◆ **Instruction**: Beginning with the line that holds "шума и не мешают окружающим.", retype the rest of the listing exactly, last line included.
Segment Start: Data to use
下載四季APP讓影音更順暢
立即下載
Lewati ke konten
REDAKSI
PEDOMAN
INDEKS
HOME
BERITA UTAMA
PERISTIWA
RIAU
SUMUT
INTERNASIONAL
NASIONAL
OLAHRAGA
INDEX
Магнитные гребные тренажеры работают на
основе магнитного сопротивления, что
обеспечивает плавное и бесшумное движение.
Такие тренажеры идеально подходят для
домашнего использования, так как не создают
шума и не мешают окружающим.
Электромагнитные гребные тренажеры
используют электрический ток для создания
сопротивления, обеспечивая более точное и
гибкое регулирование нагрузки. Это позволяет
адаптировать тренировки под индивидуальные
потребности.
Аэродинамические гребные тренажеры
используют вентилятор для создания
Segment End: Data to use
◆ **Completed exercise**:
шума и не мешают окружающим.
Электромагнитные гребные тренажеры
используют электрический ток для создания
сопротивления, обеспечивая более точное и
гибкое регулирование нагрузки. Это позволяет
адаптировать тренировки под индивидуальные
потребности.
Аэродинамические гребные тренажеры
используют вентилятор для создания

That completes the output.